§ **SELECTED TEXT**:
Core ideas for Today

A workflow for tidy machine learning

  • Split the data
  • Pre-Process and Choose a Model
  • Combine into a Workflow
  • Generate Predictions and Assess Model Metrics
32 / 90

Split

split_data <- initial_split(data, 0.75)
train_data <- training(split_data)
test_data <- testing(split_data)
33 / 90

Pre-Process & choose a model

model_recipe <- recipe(pred ~ predictors, data = train_data)
# Choose a model and an engine
lr_mod <- logistic_reg(mode = "classification") %>%
set_engine("glm")
34 / 90

Combine into a workflow

# Combine the model and recipe to the workflow
lr_wflow <- workflow() %>%
add_recipe(model_recipe) %>%
add_model(lr_mod)
# Fit/train the model
model_fit <- lr_wflow %>%
fit(data = train_data)
35 / 90

Predict and get metrics

# Get predictions
pred_lr <- predict(pbp_fit_lr, test_data)
# Check metrics
pred_lr %>%
metrics(truth = pred, .pred_class) %>%
bind_cols(select(test_data, pred)) %>%
bind_cols(predict(fit_lr, test_data, type = "prob"))
36 / 90

Split

# Split
split_pbp <- initial_split(all_plays, 0.75, strata = play_type)

(Stored data entries)
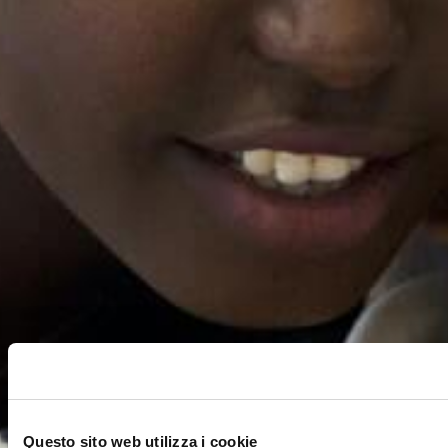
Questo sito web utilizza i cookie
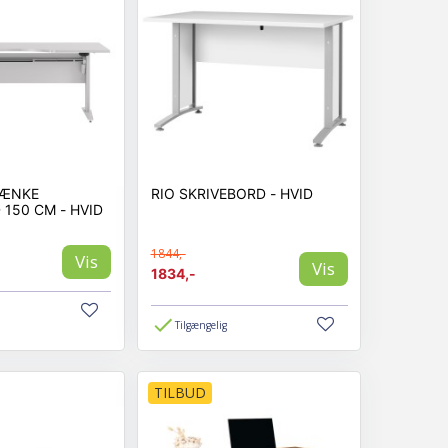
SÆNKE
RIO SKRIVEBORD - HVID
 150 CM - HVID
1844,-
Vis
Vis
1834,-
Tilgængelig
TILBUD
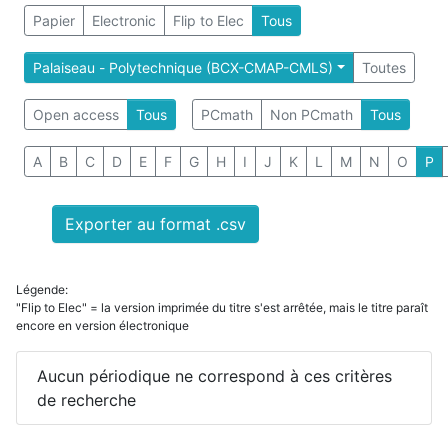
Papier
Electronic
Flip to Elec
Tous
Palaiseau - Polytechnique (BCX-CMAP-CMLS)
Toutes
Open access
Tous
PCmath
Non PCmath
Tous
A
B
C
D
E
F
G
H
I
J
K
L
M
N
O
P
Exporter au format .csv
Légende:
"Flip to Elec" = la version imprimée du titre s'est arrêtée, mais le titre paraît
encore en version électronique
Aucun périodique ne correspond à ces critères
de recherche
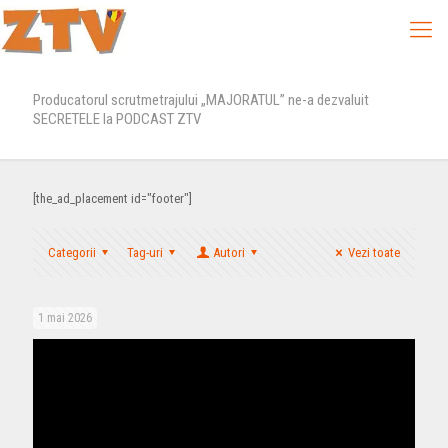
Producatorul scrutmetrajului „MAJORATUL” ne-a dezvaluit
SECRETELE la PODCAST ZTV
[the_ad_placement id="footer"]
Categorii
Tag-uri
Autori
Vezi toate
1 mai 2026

...

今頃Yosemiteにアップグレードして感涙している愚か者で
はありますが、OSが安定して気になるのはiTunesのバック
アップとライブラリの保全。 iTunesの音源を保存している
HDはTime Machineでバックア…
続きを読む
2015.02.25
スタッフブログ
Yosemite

§ **TO-DO ITEM A**:
Copy the machine learning workflow text from "# Choose a model" to "fit(data = train_data)", switching "lr_wflow" to "glm_wflow".
§ **TO-DO ITEM B**:
Proceed with the machine learning workflow text after its final line.
These lines are separate from the machine learning workflow text.

§ **EXPECTED OUTPUT A**:
# Choose a model and an engine
lr_mod <- logistic_reg(mode = "classification") %>%
set_engine("glm")
34 / 90

Combine into a workflow

# Combine the model and recipe to the workflow
glm_wflow <- workflow() %>%
add_recipe(model_recipe) %>%
add_model(lr_mod)
# Fit/train the model
model_fit <- glm_wflow %>%
fit(data = train_data)

§ **EXPECTED OUTPUT B**:
# Split into test/train
train_data <- training(split_pbp)
test_data <- testing(split_pbp)

Pre-Process & Choose a model

pbp_rec <- recipe(play_type ~ ., data = train_data) %>%
step_rm(half_seconds_remaining) %>% # remove
step_string2factor(posteam, defteam) %>% # convert to factors
update_role(yards_gained, game_id, new_role = "ID") %>% # add as ID
step_corr(all_numeric(), threshold = 0.7) %>% # remove auto-correlated
step_center(all_numeric()) %>% # substract mean from numeric
step_zv(all_predictors()) # remove zero-variance predictors
# Choose a model and an engine
lr_mod <- logistic_reg(mode = "classification") %>%
set_engine("glm")

Combine into a workflow

# Combine the model and recipe to the workflow
lr_wflow <- workflow() %>%
add_recipe(pbp_rec) %>%
add_model(lr_mod)
# Fit/train the model
pbp_fit_lr <- lr_wflow %>%
fit(data = train_data)

Predict and get metrics

# Get predictions
pbp_pred_lr <- predict(pbp_fit_lr, test_data) %>%
bind_cols(test_data %>% select(play_type)) %>%
bind_cols(predict(pbp_fit_lr, test_data, type = "prob"))
# Check metrics
pbp_pred_lr %>%
metrics(truth = play_type, .pred_class)
37 / 90

rsample

38 / 90

rsample

Now that I've created the dataset to use, I'll start with tidymodels proper.

rsample at a mininum does your train/test split, but also takes care of things like boostrapping, stratification, v-fold cross validation, validation splits, rolling origin, etc.

39 / 90

Data Splitting w/ rsample

Do the initial split and stratify by play type to make sure there are equal ratios of run vs pass in test and train

split_pbp <- initial_split(all_plays, 0.75, strata = play_type)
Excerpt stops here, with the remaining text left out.